(GIVEN DATA)
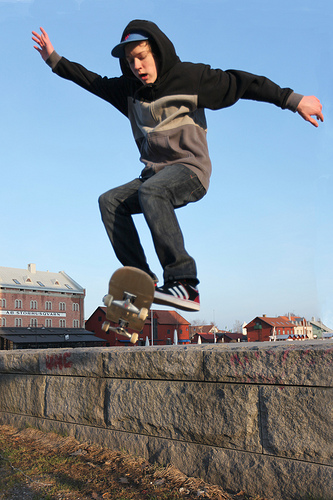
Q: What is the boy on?
A: Skateboard.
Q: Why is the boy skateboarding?
A: Recreation.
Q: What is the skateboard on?
A: Wall.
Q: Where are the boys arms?
A: Extended.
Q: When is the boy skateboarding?
A: Daytime.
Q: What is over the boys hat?
A: Hood.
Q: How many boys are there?
A: One.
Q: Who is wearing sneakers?
A: THe boy.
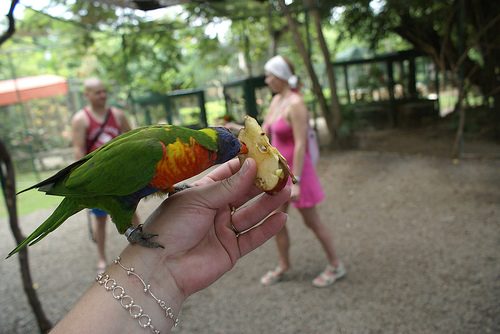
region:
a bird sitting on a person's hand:
[8, 102, 250, 324]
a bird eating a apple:
[208, 102, 296, 192]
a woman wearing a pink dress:
[263, 85, 318, 226]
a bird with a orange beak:
[211, 124, 252, 159]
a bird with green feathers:
[60, 129, 160, 210]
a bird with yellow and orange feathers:
[146, 129, 228, 188]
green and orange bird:
[110, 123, 226, 203]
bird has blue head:
[213, 118, 233, 166]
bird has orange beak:
[208, 126, 253, 166]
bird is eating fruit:
[240, 107, 303, 219]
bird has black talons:
[130, 213, 165, 258]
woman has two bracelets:
[90, 256, 132, 325]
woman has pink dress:
[247, 91, 311, 201]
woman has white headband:
[240, 50, 304, 90]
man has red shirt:
[77, 63, 143, 165]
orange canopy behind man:
[0, 66, 54, 121]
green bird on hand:
[40, 118, 222, 219]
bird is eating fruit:
[230, 84, 326, 236]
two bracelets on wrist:
[107, 244, 171, 328]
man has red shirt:
[43, 77, 143, 190]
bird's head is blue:
[213, 125, 240, 159]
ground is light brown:
[372, 174, 443, 269]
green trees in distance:
[224, 0, 461, 82]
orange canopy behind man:
[5, 73, 102, 120]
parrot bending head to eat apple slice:
[3, 113, 299, 260]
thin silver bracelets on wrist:
[90, 246, 190, 328]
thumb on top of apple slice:
[209, 120, 290, 214]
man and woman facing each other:
[67, 50, 344, 295]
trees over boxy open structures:
[120, 3, 487, 143]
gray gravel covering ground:
[6, 152, 491, 331]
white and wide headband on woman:
[257, 51, 301, 95]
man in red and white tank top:
[72, 70, 132, 152]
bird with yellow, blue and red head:
[200, 122, 247, 167]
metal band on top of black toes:
[117, 217, 168, 250]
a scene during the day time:
[5, 3, 494, 305]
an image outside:
[2, 8, 491, 327]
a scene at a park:
[3, 8, 492, 318]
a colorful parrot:
[8, 112, 263, 280]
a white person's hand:
[27, 153, 329, 330]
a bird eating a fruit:
[6, 90, 308, 291]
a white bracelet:
[77, 240, 200, 331]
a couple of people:
[58, 46, 371, 296]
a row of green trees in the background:
[11, 0, 491, 154]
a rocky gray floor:
[3, 148, 495, 332]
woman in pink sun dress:
[254, 53, 347, 287]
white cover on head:
[263, 53, 300, 95]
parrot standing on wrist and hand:
[10, 116, 293, 332]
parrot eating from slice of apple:
[5, 114, 288, 257]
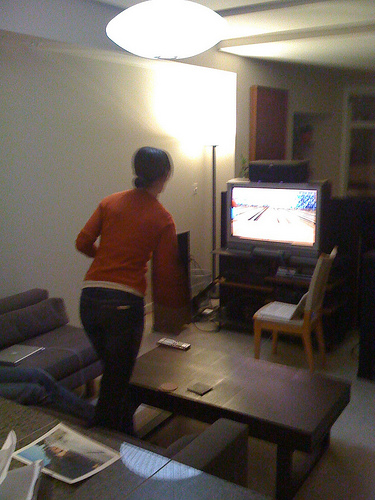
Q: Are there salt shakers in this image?
A: No, there are no salt shakers.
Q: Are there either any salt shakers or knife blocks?
A: No, there are no salt shakers or knife blocks.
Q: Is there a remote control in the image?
A: Yes, there is a remote control.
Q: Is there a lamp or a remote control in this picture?
A: Yes, there is a remote control.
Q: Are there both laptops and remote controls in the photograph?
A: Yes, there are both a remote control and a laptop.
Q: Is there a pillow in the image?
A: No, there are no pillows.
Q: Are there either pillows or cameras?
A: No, there are no pillows or cameras.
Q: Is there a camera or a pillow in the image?
A: No, there are no pillows or cameras.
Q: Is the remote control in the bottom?
A: Yes, the remote control is in the bottom of the image.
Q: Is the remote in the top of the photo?
A: No, the remote is in the bottom of the image.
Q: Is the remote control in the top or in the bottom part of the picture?
A: The remote control is in the bottom of the image.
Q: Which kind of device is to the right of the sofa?
A: The device is a remote control.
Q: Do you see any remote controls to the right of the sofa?
A: Yes, there is a remote control to the right of the sofa.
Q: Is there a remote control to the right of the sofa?
A: Yes, there is a remote control to the right of the sofa.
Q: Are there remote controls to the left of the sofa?
A: No, the remote control is to the right of the sofa.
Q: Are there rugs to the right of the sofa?
A: No, there is a remote control to the right of the sofa.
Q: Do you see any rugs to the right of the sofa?
A: No, there is a remote control to the right of the sofa.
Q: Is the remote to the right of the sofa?
A: Yes, the remote is to the right of the sofa.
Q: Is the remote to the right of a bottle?
A: No, the remote is to the right of the sofa.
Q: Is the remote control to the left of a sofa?
A: No, the remote control is to the right of a sofa.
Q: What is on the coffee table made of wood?
A: The remote control is on the coffee table.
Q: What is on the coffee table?
A: The remote control is on the coffee table.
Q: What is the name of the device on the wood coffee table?
A: The device is a remote control.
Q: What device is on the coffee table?
A: The device is a remote control.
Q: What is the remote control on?
A: The remote control is on the coffee table.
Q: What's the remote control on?
A: The remote control is on the coffee table.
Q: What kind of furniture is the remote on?
A: The remote is on the coffee table.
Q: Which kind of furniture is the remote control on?
A: The remote is on the coffee table.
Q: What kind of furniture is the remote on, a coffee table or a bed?
A: The remote is on a coffee table.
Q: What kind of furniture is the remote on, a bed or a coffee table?
A: The remote is on a coffee table.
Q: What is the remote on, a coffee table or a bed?
A: The remote is on a coffee table.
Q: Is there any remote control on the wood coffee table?
A: Yes, there is a remote control on the coffee table.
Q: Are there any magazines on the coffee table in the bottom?
A: No, there is a remote control on the coffee table.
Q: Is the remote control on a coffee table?
A: Yes, the remote control is on a coffee table.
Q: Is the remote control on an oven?
A: No, the remote control is on a coffee table.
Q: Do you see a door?
A: Yes, there is a door.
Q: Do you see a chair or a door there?
A: Yes, there is a door.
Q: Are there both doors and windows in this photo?
A: No, there is a door but no windows.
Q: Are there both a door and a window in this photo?
A: No, there is a door but no windows.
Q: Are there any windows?
A: No, there are no windows.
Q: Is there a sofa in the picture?
A: Yes, there is a sofa.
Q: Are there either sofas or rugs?
A: Yes, there is a sofa.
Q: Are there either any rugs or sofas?
A: Yes, there is a sofa.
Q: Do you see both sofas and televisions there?
A: Yes, there are both a sofa and a television.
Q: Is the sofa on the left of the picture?
A: Yes, the sofa is on the left of the image.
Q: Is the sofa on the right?
A: No, the sofa is on the left of the image.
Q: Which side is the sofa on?
A: The sofa is on the left of the image.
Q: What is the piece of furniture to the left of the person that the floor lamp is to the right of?
A: The piece of furniture is a sofa.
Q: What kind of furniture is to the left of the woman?
A: The piece of furniture is a sofa.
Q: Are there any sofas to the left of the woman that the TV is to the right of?
A: Yes, there is a sofa to the left of the woman.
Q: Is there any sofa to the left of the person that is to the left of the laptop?
A: Yes, there is a sofa to the left of the woman.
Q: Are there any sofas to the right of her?
A: No, the sofa is to the left of the woman.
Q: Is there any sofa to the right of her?
A: No, the sofa is to the left of the woman.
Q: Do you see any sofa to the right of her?
A: No, the sofa is to the left of the woman.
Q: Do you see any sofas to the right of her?
A: No, the sofa is to the left of the woman.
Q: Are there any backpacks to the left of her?
A: No, there is a sofa to the left of the woman.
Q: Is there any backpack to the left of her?
A: No, there is a sofa to the left of the woman.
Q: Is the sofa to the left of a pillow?
A: No, the sofa is to the left of the woman.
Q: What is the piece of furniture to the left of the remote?
A: The piece of furniture is a sofa.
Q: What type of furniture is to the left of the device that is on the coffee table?
A: The piece of furniture is a sofa.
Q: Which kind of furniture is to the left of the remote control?
A: The piece of furniture is a sofa.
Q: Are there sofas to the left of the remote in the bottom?
A: Yes, there is a sofa to the left of the remote control.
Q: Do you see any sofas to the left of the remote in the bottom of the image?
A: Yes, there is a sofa to the left of the remote control.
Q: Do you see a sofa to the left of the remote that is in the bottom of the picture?
A: Yes, there is a sofa to the left of the remote control.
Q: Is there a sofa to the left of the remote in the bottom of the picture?
A: Yes, there is a sofa to the left of the remote control.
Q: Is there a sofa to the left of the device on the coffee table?
A: Yes, there is a sofa to the left of the remote control.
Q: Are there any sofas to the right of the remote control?
A: No, the sofa is to the left of the remote control.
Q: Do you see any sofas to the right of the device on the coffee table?
A: No, the sofa is to the left of the remote control.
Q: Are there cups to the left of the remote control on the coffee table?
A: No, there is a sofa to the left of the remote control.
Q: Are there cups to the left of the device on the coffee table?
A: No, there is a sofa to the left of the remote control.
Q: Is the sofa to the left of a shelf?
A: No, the sofa is to the left of a remote control.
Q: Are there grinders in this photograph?
A: No, there are no grinders.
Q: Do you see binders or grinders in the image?
A: No, there are no grinders or binders.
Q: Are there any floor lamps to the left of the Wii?
A: Yes, there is a floor lamp to the left of the Wii.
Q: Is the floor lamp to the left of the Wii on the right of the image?
A: Yes, the floor lamp is to the left of the Wii.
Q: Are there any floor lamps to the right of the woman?
A: Yes, there is a floor lamp to the right of the woman.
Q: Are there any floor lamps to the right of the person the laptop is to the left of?
A: Yes, there is a floor lamp to the right of the woman.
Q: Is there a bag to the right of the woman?
A: No, there is a floor lamp to the right of the woman.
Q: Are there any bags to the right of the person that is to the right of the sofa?
A: No, there is a floor lamp to the right of the woman.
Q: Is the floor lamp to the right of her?
A: Yes, the floor lamp is to the right of the woman.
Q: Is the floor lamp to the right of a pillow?
A: No, the floor lamp is to the right of the woman.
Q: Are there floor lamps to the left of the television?
A: Yes, there is a floor lamp to the left of the television.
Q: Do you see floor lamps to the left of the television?
A: Yes, there is a floor lamp to the left of the television.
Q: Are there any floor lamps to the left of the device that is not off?
A: Yes, there is a floor lamp to the left of the television.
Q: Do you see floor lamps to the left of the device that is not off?
A: Yes, there is a floor lamp to the left of the television.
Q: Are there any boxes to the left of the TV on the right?
A: No, there is a floor lamp to the left of the television.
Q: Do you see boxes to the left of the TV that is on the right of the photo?
A: No, there is a floor lamp to the left of the television.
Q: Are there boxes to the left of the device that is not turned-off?
A: No, there is a floor lamp to the left of the television.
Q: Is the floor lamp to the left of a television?
A: Yes, the floor lamp is to the left of a television.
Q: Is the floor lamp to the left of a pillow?
A: No, the floor lamp is to the left of a television.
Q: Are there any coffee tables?
A: Yes, there is a coffee table.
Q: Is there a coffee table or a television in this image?
A: Yes, there is a coffee table.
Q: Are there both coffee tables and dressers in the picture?
A: No, there is a coffee table but no dressers.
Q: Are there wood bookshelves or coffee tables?
A: Yes, there is a wood coffee table.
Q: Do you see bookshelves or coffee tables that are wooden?
A: Yes, the coffee table is wooden.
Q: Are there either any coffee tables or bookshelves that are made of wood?
A: Yes, the coffee table is made of wood.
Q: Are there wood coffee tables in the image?
A: Yes, there is a wood coffee table.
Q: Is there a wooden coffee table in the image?
A: Yes, there is a wood coffee table.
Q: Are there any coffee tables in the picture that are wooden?
A: Yes, there is a coffee table that is wooden.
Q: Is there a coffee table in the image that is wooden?
A: Yes, there is a coffee table that is wooden.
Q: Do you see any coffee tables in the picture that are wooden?
A: Yes, there is a coffee table that is wooden.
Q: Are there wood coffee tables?
A: Yes, there is a coffee table that is made of wood.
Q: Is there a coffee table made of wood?
A: Yes, there is a coffee table that is made of wood.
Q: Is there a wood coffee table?
A: Yes, there is a coffee table that is made of wood.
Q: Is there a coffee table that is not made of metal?
A: Yes, there is a coffee table that is made of wood.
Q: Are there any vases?
A: No, there are no vases.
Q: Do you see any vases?
A: No, there are no vases.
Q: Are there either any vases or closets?
A: No, there are no vases or closets.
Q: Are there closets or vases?
A: No, there are no vases or closets.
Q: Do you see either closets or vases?
A: No, there are no vases or closets.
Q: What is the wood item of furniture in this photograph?
A: The piece of furniture is a coffee table.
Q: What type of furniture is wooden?
A: The furniture is a coffee table.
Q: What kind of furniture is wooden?
A: The furniture is a coffee table.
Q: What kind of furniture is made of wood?
A: The furniture is a coffee table.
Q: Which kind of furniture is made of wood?
A: The furniture is a coffee table.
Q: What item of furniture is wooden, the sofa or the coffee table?
A: The coffee table is wooden.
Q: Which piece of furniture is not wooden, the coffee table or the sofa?
A: The sofa is not wooden.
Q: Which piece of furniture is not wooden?
A: The piece of furniture is a sofa.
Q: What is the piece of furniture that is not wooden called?
A: The piece of furniture is a sofa.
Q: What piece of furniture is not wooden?
A: The piece of furniture is a sofa.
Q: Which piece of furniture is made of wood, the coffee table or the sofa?
A: The coffee table is made of wood.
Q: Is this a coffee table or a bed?
A: This is a coffee table.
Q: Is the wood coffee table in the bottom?
A: Yes, the coffee table is in the bottom of the image.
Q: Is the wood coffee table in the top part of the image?
A: No, the coffee table is in the bottom of the image.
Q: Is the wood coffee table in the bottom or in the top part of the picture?
A: The coffee table is in the bottom of the image.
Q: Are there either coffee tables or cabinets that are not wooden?
A: No, there is a coffee table but it is wooden.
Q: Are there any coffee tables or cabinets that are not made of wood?
A: No, there is a coffee table but it is made of wood.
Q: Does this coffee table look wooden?
A: Yes, the coffee table is wooden.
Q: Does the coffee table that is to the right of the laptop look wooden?
A: Yes, the coffee table is wooden.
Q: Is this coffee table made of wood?
A: Yes, the coffee table is made of wood.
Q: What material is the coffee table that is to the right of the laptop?
A: The coffee table is made of wood.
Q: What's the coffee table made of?
A: The coffee table is made of wood.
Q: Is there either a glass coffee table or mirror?
A: No, there is a coffee table but it is wooden.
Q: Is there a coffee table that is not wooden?
A: No, there is a coffee table but it is wooden.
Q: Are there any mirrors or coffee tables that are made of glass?
A: No, there is a coffee table but it is made of wood.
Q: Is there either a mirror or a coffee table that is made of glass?
A: No, there is a coffee table but it is made of wood.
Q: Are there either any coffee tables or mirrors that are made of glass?
A: No, there is a coffee table but it is made of wood.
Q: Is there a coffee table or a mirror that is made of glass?
A: No, there is a coffee table but it is made of wood.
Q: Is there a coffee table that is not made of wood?
A: No, there is a coffee table but it is made of wood.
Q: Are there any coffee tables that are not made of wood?
A: No, there is a coffee table but it is made of wood.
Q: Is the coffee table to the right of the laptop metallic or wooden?
A: The coffee table is wooden.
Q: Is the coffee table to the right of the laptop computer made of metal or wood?
A: The coffee table is made of wood.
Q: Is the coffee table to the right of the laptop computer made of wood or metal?
A: The coffee table is made of wood.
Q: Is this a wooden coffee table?
A: Yes, this is a wooden coffee table.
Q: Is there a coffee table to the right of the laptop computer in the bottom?
A: Yes, there is a coffee table to the right of the laptop.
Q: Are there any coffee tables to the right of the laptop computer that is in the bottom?
A: Yes, there is a coffee table to the right of the laptop.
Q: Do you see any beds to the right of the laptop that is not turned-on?
A: No, there is a coffee table to the right of the laptop.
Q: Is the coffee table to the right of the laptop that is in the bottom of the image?
A: Yes, the coffee table is to the right of the laptop computer.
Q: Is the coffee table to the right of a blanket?
A: No, the coffee table is to the right of the laptop computer.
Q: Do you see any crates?
A: No, there are no crates.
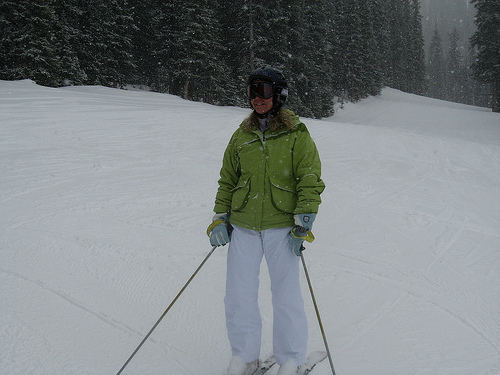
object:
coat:
[211, 108, 324, 231]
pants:
[222, 218, 307, 363]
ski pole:
[297, 245, 342, 374]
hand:
[287, 217, 314, 241]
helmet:
[245, 64, 289, 91]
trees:
[163, 4, 221, 101]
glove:
[206, 218, 235, 246]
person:
[204, 67, 324, 375]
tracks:
[334, 244, 440, 295]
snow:
[1, 80, 499, 375]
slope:
[395, 99, 485, 133]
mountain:
[0, 51, 499, 375]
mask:
[244, 82, 279, 101]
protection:
[436, 17, 444, 23]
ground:
[0, 68, 499, 374]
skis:
[274, 345, 326, 374]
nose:
[252, 96, 261, 101]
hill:
[0, 56, 499, 374]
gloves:
[289, 212, 315, 254]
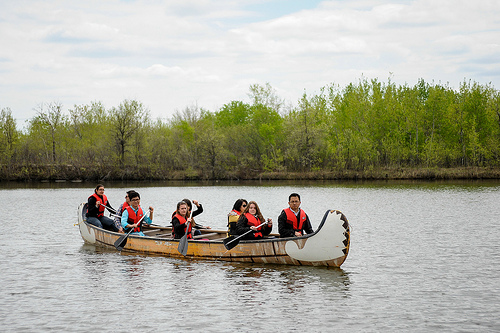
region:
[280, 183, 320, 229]
man in a boat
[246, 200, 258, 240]
woman in a boat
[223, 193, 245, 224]
woman in a boat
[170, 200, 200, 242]
woman in a boat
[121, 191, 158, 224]
woman in a boat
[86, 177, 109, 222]
woman in a boat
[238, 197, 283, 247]
woman holding an oar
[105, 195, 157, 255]
man holding an oar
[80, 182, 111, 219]
woman holding an oar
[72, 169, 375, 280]
people in a boat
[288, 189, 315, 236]
A person in a boat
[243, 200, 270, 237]
A person in a boat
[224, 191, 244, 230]
A person in a boat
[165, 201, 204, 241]
A person in a boat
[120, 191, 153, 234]
A person in a boat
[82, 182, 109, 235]
A person in a boat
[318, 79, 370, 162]
A short green tree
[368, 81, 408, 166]
A short green tree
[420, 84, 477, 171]
A short green tree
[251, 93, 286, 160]
A short green tree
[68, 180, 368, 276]
people in a canoe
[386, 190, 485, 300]
still water under a canoe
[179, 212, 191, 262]
oar in girl's hand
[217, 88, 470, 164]
trees on edge of water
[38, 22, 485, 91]
cloudy sky in the distance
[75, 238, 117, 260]
shadow in the water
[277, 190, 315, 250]
man in front of canoe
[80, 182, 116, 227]
woman on back of canoe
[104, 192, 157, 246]
boy paddling with an oar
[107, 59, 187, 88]
white cloud in the sky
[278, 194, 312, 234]
person riding in kayak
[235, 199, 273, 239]
person riding in kayak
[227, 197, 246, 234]
person riding in kayak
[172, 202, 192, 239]
person riding in kayak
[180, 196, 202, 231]
person riding in kayak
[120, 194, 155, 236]
person riding in kayak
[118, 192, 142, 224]
person riding in kayak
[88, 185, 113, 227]
person riding in kayak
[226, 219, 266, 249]
black colored kayak paddle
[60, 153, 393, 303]
People are in a canoe on a lake.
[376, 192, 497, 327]
The water is bluish green.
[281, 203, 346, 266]
A white object painted on the front of the canoe.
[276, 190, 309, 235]
The man is wearing a life jacket.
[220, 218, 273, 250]
The woman is holding an oar.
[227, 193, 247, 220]
Another woman is sitting next to a woman holding the oar.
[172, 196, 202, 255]
The woman had an oar in her hand.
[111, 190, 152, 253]
The man has an oar in his hand.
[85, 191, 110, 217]
The woman is wearing a life vest.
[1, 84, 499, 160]
Green trees are on the shore.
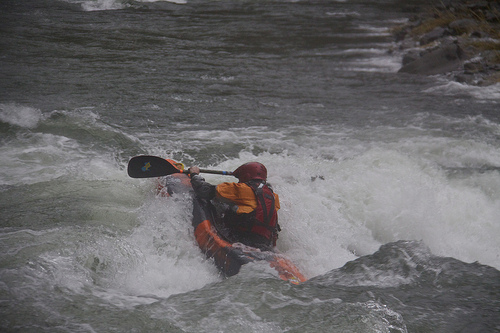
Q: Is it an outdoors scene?
A: Yes, it is outdoors.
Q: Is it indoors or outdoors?
A: It is outdoors.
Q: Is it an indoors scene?
A: No, it is outdoors.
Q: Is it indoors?
A: No, it is outdoors.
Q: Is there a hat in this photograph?
A: Yes, there is a hat.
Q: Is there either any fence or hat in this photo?
A: Yes, there is a hat.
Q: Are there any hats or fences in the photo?
A: Yes, there is a hat.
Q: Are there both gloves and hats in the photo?
A: No, there is a hat but no gloves.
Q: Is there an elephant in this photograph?
A: No, there are no elephants.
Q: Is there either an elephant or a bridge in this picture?
A: No, there are no elephants or bridges.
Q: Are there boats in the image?
A: Yes, there is a boat.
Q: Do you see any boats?
A: Yes, there is a boat.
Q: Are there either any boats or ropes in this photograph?
A: Yes, there is a boat.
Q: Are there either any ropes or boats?
A: Yes, there is a boat.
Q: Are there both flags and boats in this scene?
A: No, there is a boat but no flags.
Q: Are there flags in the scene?
A: No, there are no flags.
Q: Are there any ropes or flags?
A: No, there are no flags or ropes.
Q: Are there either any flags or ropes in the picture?
A: No, there are no flags or ropes.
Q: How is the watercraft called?
A: The watercraft is a boat.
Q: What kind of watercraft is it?
A: The watercraft is a boat.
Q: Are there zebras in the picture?
A: No, there are no zebras.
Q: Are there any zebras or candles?
A: No, there are no zebras or candles.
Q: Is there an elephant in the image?
A: No, there are no elephants.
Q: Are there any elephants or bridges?
A: No, there are no elephants or bridges.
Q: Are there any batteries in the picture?
A: No, there are no batteries.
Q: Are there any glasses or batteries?
A: No, there are no batteries or glasses.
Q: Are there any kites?
A: No, there are no kites.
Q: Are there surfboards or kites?
A: No, there are no kites or surfboards.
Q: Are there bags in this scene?
A: No, there are no bags.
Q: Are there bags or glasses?
A: No, there are no bags or glasses.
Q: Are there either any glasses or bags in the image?
A: No, there are no bags or glasses.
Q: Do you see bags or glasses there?
A: No, there are no bags or glasses.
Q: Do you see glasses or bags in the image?
A: No, there are no bags or glasses.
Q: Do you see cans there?
A: No, there are no cans.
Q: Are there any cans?
A: No, there are no cans.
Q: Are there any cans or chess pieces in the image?
A: No, there are no cans or chess pieces.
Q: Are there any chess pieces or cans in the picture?
A: No, there are no cans or chess pieces.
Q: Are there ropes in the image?
A: No, there are no ropes.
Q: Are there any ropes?
A: No, there are no ropes.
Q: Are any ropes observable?
A: No, there are no ropes.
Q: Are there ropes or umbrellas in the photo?
A: No, there are no ropes or umbrellas.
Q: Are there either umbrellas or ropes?
A: No, there are no ropes or umbrellas.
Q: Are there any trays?
A: No, there are no trays.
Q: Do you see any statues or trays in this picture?
A: No, there are no trays or statues.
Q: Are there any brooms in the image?
A: No, there are no brooms.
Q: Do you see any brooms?
A: No, there are no brooms.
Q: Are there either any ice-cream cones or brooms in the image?
A: No, there are no brooms or ice-cream cones.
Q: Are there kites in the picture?
A: No, there are no kites.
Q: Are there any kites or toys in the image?
A: No, there are no kites or toys.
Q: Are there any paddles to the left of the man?
A: Yes, there is a paddle to the left of the man.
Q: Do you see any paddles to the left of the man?
A: Yes, there is a paddle to the left of the man.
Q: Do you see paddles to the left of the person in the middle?
A: Yes, there is a paddle to the left of the man.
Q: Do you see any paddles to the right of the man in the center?
A: No, the paddle is to the left of the man.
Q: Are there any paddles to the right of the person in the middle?
A: No, the paddle is to the left of the man.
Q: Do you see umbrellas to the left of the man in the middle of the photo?
A: No, there is a paddle to the left of the man.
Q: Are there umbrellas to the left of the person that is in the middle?
A: No, there is a paddle to the left of the man.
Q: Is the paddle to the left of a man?
A: Yes, the paddle is to the left of a man.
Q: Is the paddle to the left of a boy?
A: No, the paddle is to the left of a man.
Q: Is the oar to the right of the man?
A: No, the oar is to the left of the man.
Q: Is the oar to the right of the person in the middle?
A: No, the oar is to the left of the man.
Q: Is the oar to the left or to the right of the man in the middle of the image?
A: The oar is to the left of the man.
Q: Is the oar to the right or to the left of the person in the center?
A: The oar is to the left of the man.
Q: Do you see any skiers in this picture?
A: No, there are no skiers.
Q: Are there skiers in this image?
A: No, there are no skiers.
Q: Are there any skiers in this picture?
A: No, there are no skiers.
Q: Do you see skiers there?
A: No, there are no skiers.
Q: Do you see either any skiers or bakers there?
A: No, there are no skiers or bakers.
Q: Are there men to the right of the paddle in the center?
A: Yes, there is a man to the right of the oar.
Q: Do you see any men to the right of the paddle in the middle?
A: Yes, there is a man to the right of the oar.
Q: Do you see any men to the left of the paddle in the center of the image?
A: No, the man is to the right of the oar.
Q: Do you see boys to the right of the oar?
A: No, there is a man to the right of the oar.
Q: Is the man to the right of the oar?
A: Yes, the man is to the right of the oar.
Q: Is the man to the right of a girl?
A: No, the man is to the right of the oar.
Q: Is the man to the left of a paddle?
A: No, the man is to the right of a paddle.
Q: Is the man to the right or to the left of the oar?
A: The man is to the right of the oar.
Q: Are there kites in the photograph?
A: No, there are no kites.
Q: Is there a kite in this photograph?
A: No, there are no kites.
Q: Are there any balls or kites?
A: No, there are no kites or balls.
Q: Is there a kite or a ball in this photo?
A: No, there are no kites or balls.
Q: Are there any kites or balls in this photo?
A: No, there are no kites or balls.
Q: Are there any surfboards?
A: No, there are no surfboards.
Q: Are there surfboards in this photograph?
A: No, there are no surfboards.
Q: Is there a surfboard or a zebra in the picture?
A: No, there are no surfboards or zebras.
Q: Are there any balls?
A: No, there are no balls.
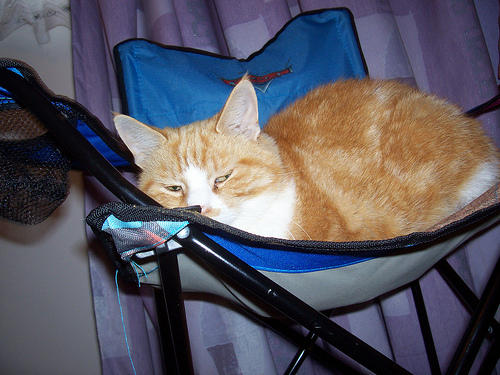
(End GIVEN DATA)
Reproduce the lines in the records above, beginning with the line containing "Q: Which piece of furniture is made" and ending with the line containing "A: This is a coffee table.", including both of those lines.

OUTPUT OF THE EXERCISE:
Q: Which piece of furniture is made of wood, the coffee table or the sofa?
A: The coffee table is made of wood.
Q: Is this a coffee table or a bed?
A: This is a coffee table.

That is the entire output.